Tuesday, November 3, 2020

370. OLDER PEOPLE. From my (unpublished) ENCYCLOPEDIA OF THE NEW YORK STAGE, 1970-1975

Will Hare,, Bette Heinritze, Stefan Schnabel, Polly Rowles, Barnard Hughes, Madeleine Sherwood.
OLDER PEOPLE [Comedy/Homosexuality/Old Age/Sex] A/LY: John Ford Noonan; D: Mel Shapiro; S: Ming Cho Lee; C: Theoni V. Aldredge; L: Roger Morgan; M: Peter Link; P: New York Shakespeare Festival; T: Public Theater/Florence S. Anspacher Theater (OB); 5/14/72-6/25/72 (70)

The 70s saw a considerable number of plays dealing with the unique problems of senior citizens, although nothing like the rush of dementia/Alzheimer’s plays that would plague the stage in the 2010s.
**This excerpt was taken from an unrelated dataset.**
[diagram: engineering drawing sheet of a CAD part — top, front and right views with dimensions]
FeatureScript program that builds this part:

John Ford Noonan approached a wide assortment of such issues in this surrealistic series of 13 vignettes. The same characters appeared in a few sketches, but for the most part each sketch used new ones. This allowed the strong, six-member company of veteran actors to each play several roles. Among them: a pair of gay, geriatric lovers who write songs; a faded film star; a trio of desiccated virgins; and the sexually frustrated widow of a scientist. In the nameworthy cast were Will Hare, Bette Heinritze, Stefan Schnabel, Polly Rowles, Barnard Hughes, and Madeleine Sherwood.
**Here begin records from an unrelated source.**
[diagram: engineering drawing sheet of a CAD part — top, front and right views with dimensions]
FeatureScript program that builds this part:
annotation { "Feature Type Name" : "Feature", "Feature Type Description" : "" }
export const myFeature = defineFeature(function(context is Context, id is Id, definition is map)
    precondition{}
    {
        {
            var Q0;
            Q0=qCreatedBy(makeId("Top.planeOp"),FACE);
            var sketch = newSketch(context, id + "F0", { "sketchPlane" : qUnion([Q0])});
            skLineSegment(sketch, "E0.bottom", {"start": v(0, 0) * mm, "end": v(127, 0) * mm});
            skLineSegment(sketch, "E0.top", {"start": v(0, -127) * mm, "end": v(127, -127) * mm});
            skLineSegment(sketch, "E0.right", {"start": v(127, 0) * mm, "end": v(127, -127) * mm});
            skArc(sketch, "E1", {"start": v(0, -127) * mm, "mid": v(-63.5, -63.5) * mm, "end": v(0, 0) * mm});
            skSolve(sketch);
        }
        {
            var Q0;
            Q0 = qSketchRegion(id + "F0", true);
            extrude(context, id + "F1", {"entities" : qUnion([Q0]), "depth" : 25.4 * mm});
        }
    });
Sex among the senescent was a principal theme of this tepidly received comedy. Its comic thrusts were dismissed as “superficial . . . , vacantly and aimlessly written in a way that not even a commercial hack would settle for,” as Martin Gottfried phrased it. A few critics were put off by what Douglas Watt called its “arty and self-conscious” style, while Jack Kroll damned the author’s “irritating blatherskate,” Edith Oliver blasted its lack of any true understanding of old people’s ideas and desires, and John Simon could only yawn, “you do not know what boredom is until you’ve sat through this one.”